Depois ela arrumou minha cama no sofá. Fui ao banheiro. Ela guardava um pijama do papai lá. Peguei o pijama na gaveta, olhei para ele e comecei a trocar de roupa. Quando saí ela estava na cozinha. Arrumei o travesseiro e me deitei. Ela terminou o que estava fazendo, apagou a luz da cozinha e sentou-se na ponta do sofá.

“Querido, não queria ser eu a contar isso para você”, disse ela. “Parte meu coração ter de dizer isso, mas até seus filhos já sabem, e foram eles que me contaram. Nós conversamos sobre o assunto. Mas a Cynthia está saindo com outro homem.”

“Não tem problema”, eu disse. “Eu já sabia”, falei e olhei para a televisão. “O nome dele é Ross e é um alcoólatra. Como eu.”

“Querido, você precisa fazer alguma coisa para se cuidar”, disse ela.

“Eu sei”, falei. Continuei olhando para a televisão.

Ela se inclinou para mim e me deu um abraço. Me abraçou durante um minuto. Depois me largou e enxugou os olhos. “Vou acordar você de manhã”, disse ela.

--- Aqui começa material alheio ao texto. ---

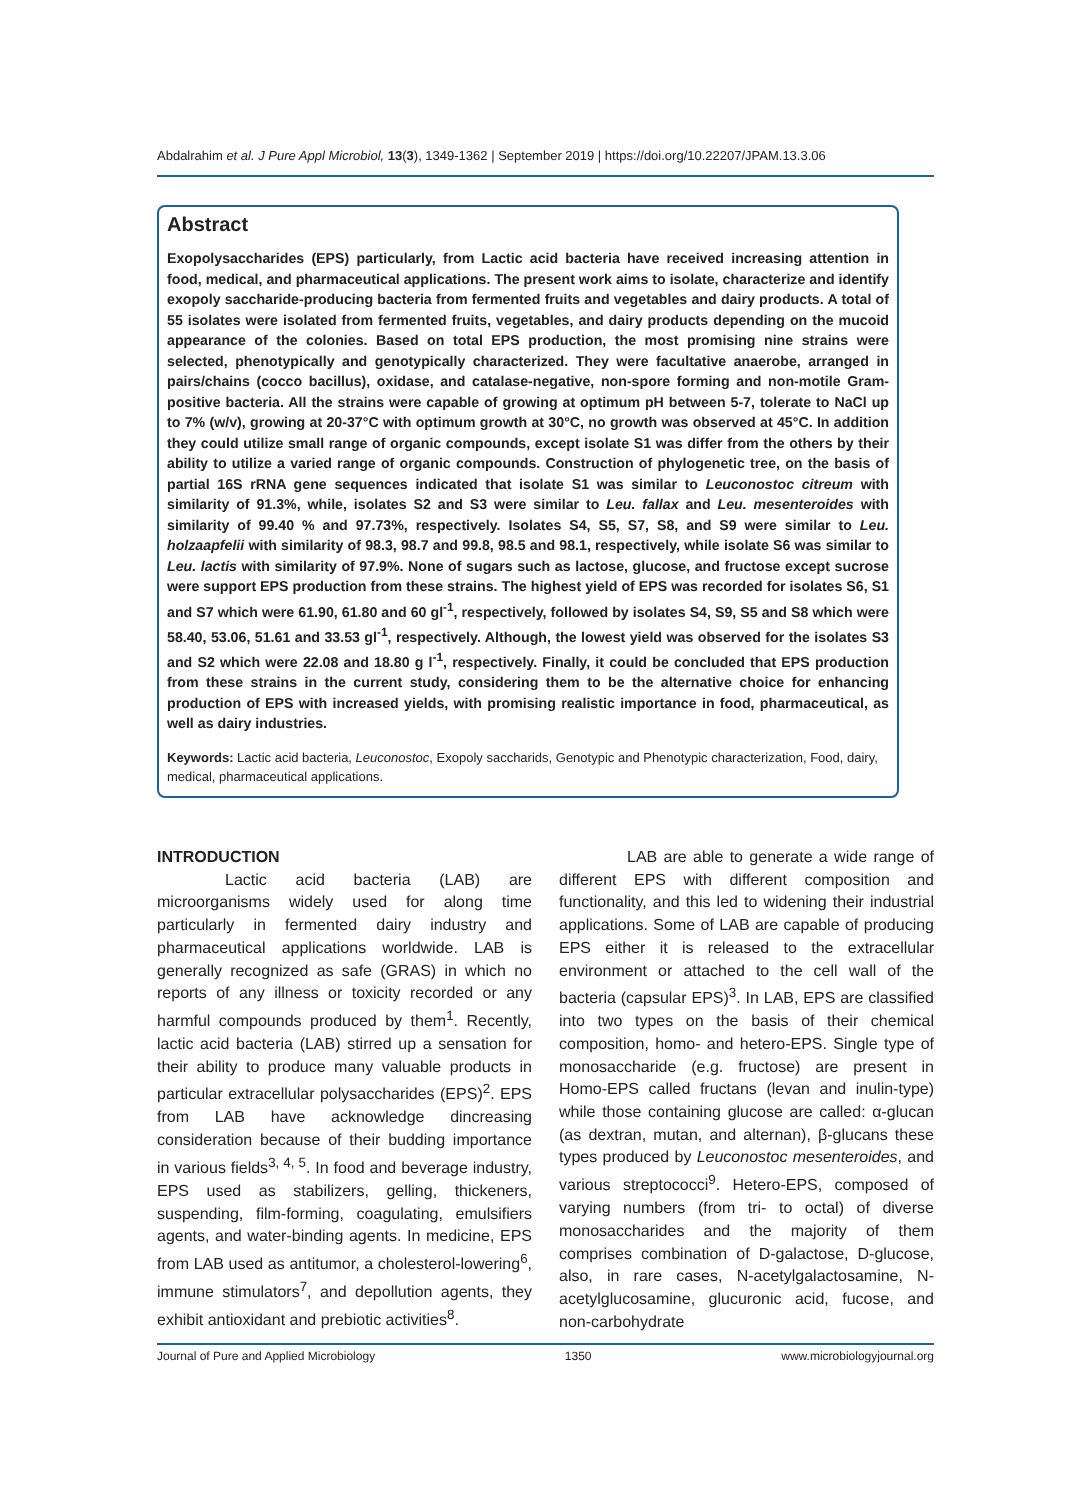Abdalrahim et al. J Pure Appl Microbiol, 13(3), 1349-1362 | September 2019 | https://doi.org/10.22207/JPAM.13.3.06
Abstract
Exopolysaccharides (EPS) particularly, from Lactic acid bacteria have received increasing attention in food, medical, and pharmaceutical applications. The present work aims to isolate, characterize and identify exopoly saccharide-producing bacteria from fermented fruits and vegetables and dairy products. A total of 55 isolates were isolated from fermented fruits, vegetables, and dairy products depending on the mucoid appearance of the colonies. Based on total EPS production, the most promising nine strains were selected, phenotypically and genotypically characterized. They were facultative anaerobe, arranged in pairs/chains (cocco bacillus), oxidase, and catalase-negative, non-spore forming and non-motile Gram-positive bacteria. All the strains were capable of growing at optimum pH between 5-7, tolerate to NaCl up to 7% (w/v), growing at 20-37°C with optimum growth at 30°C, no growth was observed at 45°C. In addition they could utilize small range of organic compounds, except isolate S1 was differ from the others by their ability to utilize a varied range of organic compounds. Construction of phylogenetic tree, on the basis of partial 16S rRNA gene sequences indicated that isolate S1 was similar to Leuconostoc citreum with similarity of 91.3%, while, isolates S2 and S3 were similar to Leu. fallax and Leu. mesenteroides with similarity of 99.40 % and 97.73%, respectively. Isolates S4, S5, S7, S8, and S9 were similar to Leu. holzaapfelii with similarity of 98.3, 98.7 and 99.8, 98.5 and 98.1, respectively, while isolate S6 was similar to Leu. lactis with similarity of 97.9%. None of sugars such as lactose, glucose, and fructose except sucrose were support EPS production from these strains. The highest yield of EPS was recorded for isolates S6, S1 and S7 which were 61.90, 61.80 and 60 gl<sup>-1</sup>, respectively, followed by isolates S4, S9, S5 and S8 which were 58.40, 53.06, 51.61 and 33.53 gl<sup>-1</sup>, respectively. Although, the lowest yield was observed for the isolates S3 and S2 which were 22.08 and 18.80 g l<sup>-1</sup>, respectively. Finally, it could be concluded that EPS production from these strains in the current study, considering them to be the alternative choice for enhancing production of EPS with increased yields, with promising realistic importance in food, pharmaceutical, as well as dairy industries.
Keywords: Lactic acid bacteria, Leuconostoc, Exopoly saccharids, Genotypic and Phenotypic characterization, Food, dairy, medical, pharmaceutical applications.
INTRODUCTION
Lactic acid bacteria (LAB) are microorganisms widely used for along time particularly in fermented dairy industry and pharmaceutical applications worldwide. LAB is generally recognized as safe (GRAS) in which no reports of any illness or toxicity recorded or any harmful compounds produced by them<sup>1</sup>. Recently, lactic acid bacteria (LAB) stirred up a sensation for their ability to produce many valuable products in particular extracellular polysaccharides (EPS)<sup>2</sup>. EPS from LAB have acknowledge dincreasing consideration because of their budding importance in various fields<sup>3, 4, 5</sup>. In food and beverage industry, EPS used as stabilizers, gelling, thickeners, suspending, film-forming, coagulating, emulsifiers agents, and water-binding agents. In medicine, EPS from LAB used as antitumor, a cholesterol-lowering<sup>6</sup>, immune stimulators<sup>7</sup>, and depollution agents, they exhibit antioxidant and prebiotic activities<sup>8</sup>.
LAB are able to generate a wide range of different EPS with different composition and functionality, and this led to widening their industrial applications. Some of LAB are capable of producing EPS either it is released to the extracellular environment or attached to the cell wall of the bacteria (capsular EPS)<sup>3</sup>. In LAB, EPS are classified into two types on the basis of their chemical composition, homo- and hetero-EPS. Single type of monosaccharide (e.g. fructose) are present in Homo-EPS called fructans (levan and inulin-type) while those containing glucose are called: α-glucan (as dextran, mutan, and alternan), β-glucans these types produced by Leuconostoc mesenteroides, and various streptococci<sup>9</sup>. Hetero-EPS, composed of varying numbers (from tri- to octal) of diverse monosaccharides and the majority of them comprises combination of D-galactose, D-glucose, also, in rare cases, N-acetylgalactosamine, N-acetylglucosamine, glucuronic acid, fucose, and non-carbohydrate
Journal of Pure and Applied Microbiology 1350 www.microbiologyjournal.org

“Não tenho muito o que fazer amanhã. Posso ficar dormindo mais um tempo depois que você sair.” Pensei: depois que você levantar, depois que você for ao banheiro e trocar de roupa, aí eu vou para a sua cama, me deito lá, cochilo, enquanto ouço seu rádio ligado na cozinha, dando as notícias e a previsão do tempo.

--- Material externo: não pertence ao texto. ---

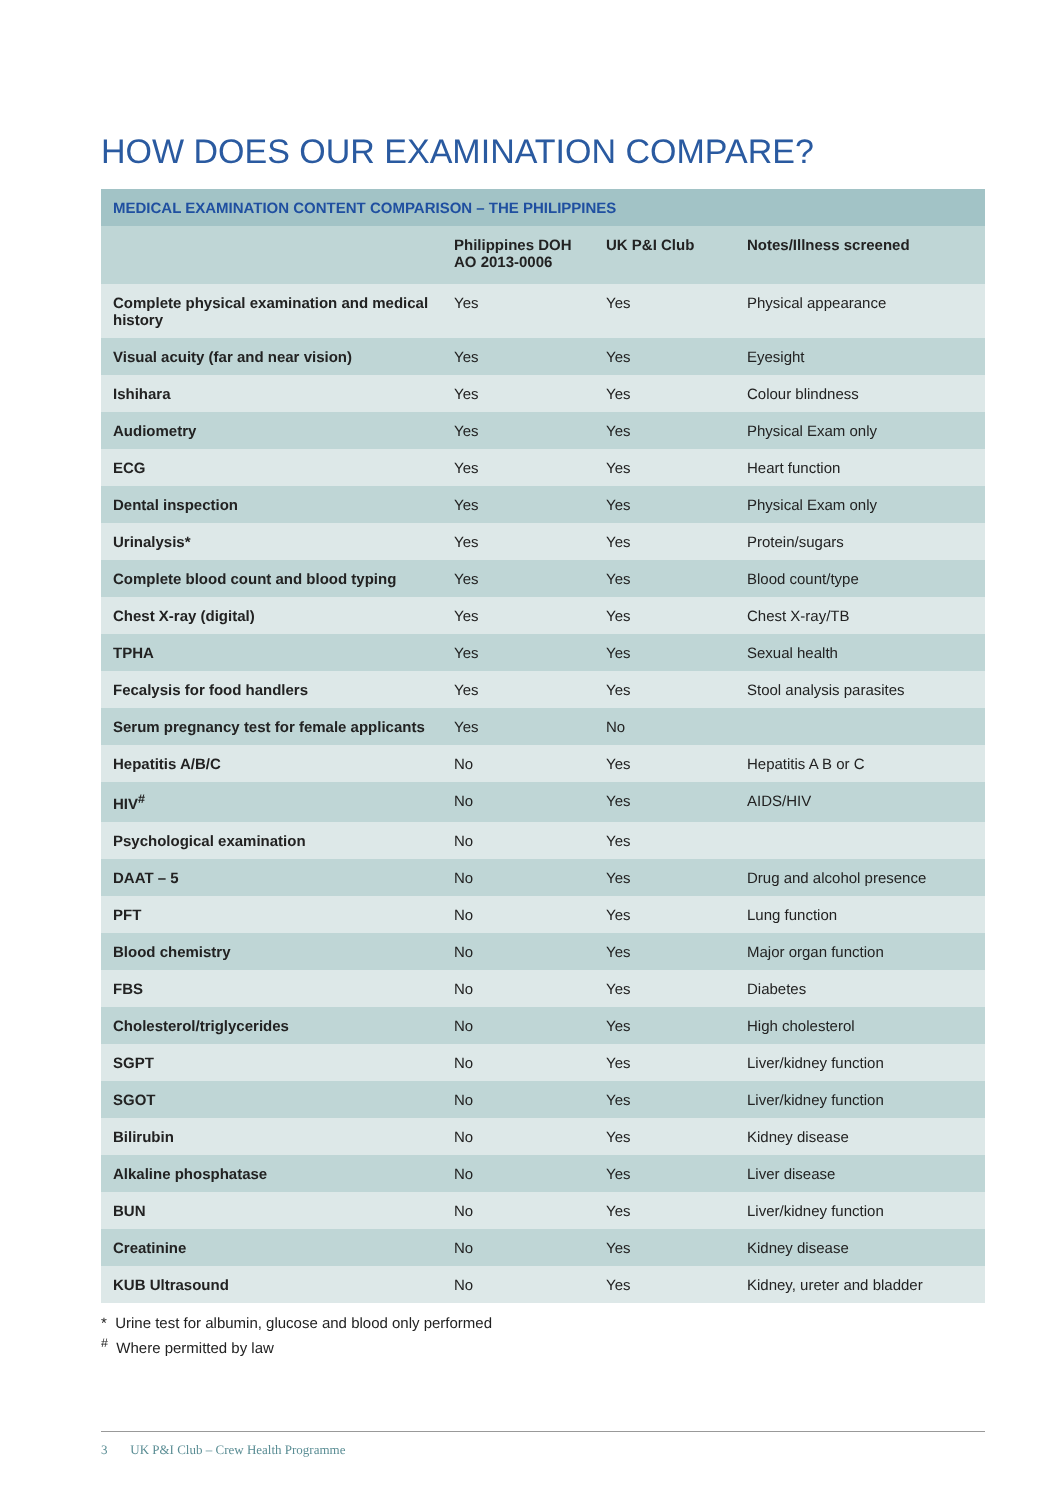HOW DOES OUR EXAMINATION COMPARE?
| MEDICAL EXAMINATION CONTENT COMPARISON – THE PHILIPPINES | | | |
| --- | --- | --- | --- |
| | Philippines DOH AO 2013-0006 | UK P&I Club | Notes/Illness screened |
| Complete physical examination and medical history | Yes | Yes | Physical appearance |
| Visual acuity (far and near vision) | Yes | Yes | Eyesight |
| Ishihara | Yes | Yes | Colour blindness |
| Audiometry | Yes | Yes | Physical Exam only |
| ECG | Yes | Yes | Heart function |
| Dental inspection | Yes | Yes | Physical Exam only |
| Urinalysis* | Yes | Yes | Protein/sugars |
| Complete blood count and blood typing | Yes | Yes | Blood count/type |
| Chest X-ray (digital) | Yes | Yes | Chest X-ray/TB |
| TPHA | Yes | Yes | Sexual health |
| Fecalysis for food handlers | Yes | Yes | Stool analysis parasites |
| Serum pregnancy test for female applicants | Yes | No | |
| Hepatitis A/B/C | No | Yes | Hepatitis A B or C |
| HIV<sup>#</sup> | No | Yes | AIDS/HIV |
| Psychological examination | No | Yes | |
| DAAT – 5 | No | Yes | Drug and alcohol presence |
| PFT | No | Yes | Lung function |
| Blood chemistry | No | Yes | Major organ function |
| FBS | No | Yes | Diabetes |
| Cholesterol/triglycerides | No | Yes | High cholesterol |
| SGPT | No | Yes | Liver/kidney function |
| SGOT | No | Yes | Liver/kidney function |
| Bilirubin | No | Yes | Kidney disease |
| Alkaline phosphatase | No | Yes | Liver disease |
| BUN | No | Yes | Liver/kidney function |
| Creatinine | No | Yes | Kidney disease |
| KUB Ultrasound | No | Yes | Kidney, ureter and bladder |
* Urine test for albumin, glucose and blood only performed
<sup>#</sup> Where permitted by law
3 UK P&I Club – Crew Health Programme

“Querido, ando muito preocupada com você.”

“Não se preocupe”, falei. Balancei a cabeça.

“Agora você tem que descansar um pouco”, disse ela. “Precisa dormir.”

“Vou dormir. Estou morto de sono.”

“Fique vendo televisão o quanto quiser”, disse ela.

Assenti com a cabeça.

Ela se inclinou e me beijou. Seus lábios pareciam machucados e inchados. Puxou a manta em cima de mim. Depois foi para o quarto. Deixou a porta aberta e um minuto depois eu já podia ouvir seu ronco.

Fiquei deitado olhando para a televisão. Havia imagens de homens de uniforme na tela, um rumor baixo, depois tanques e um homem usando um lança-chamas. Eu não conseguia ouvir o som, mas não queria me levantar. Fiquei olhando até sentir os olhos se fecharem. Mas acordei assustado, o pijama molhado de suor. Uma luz enevoada enchia a sala. Um rugido vinha na minha direção. A sala clamava. Continuei deitado. Não me mexi.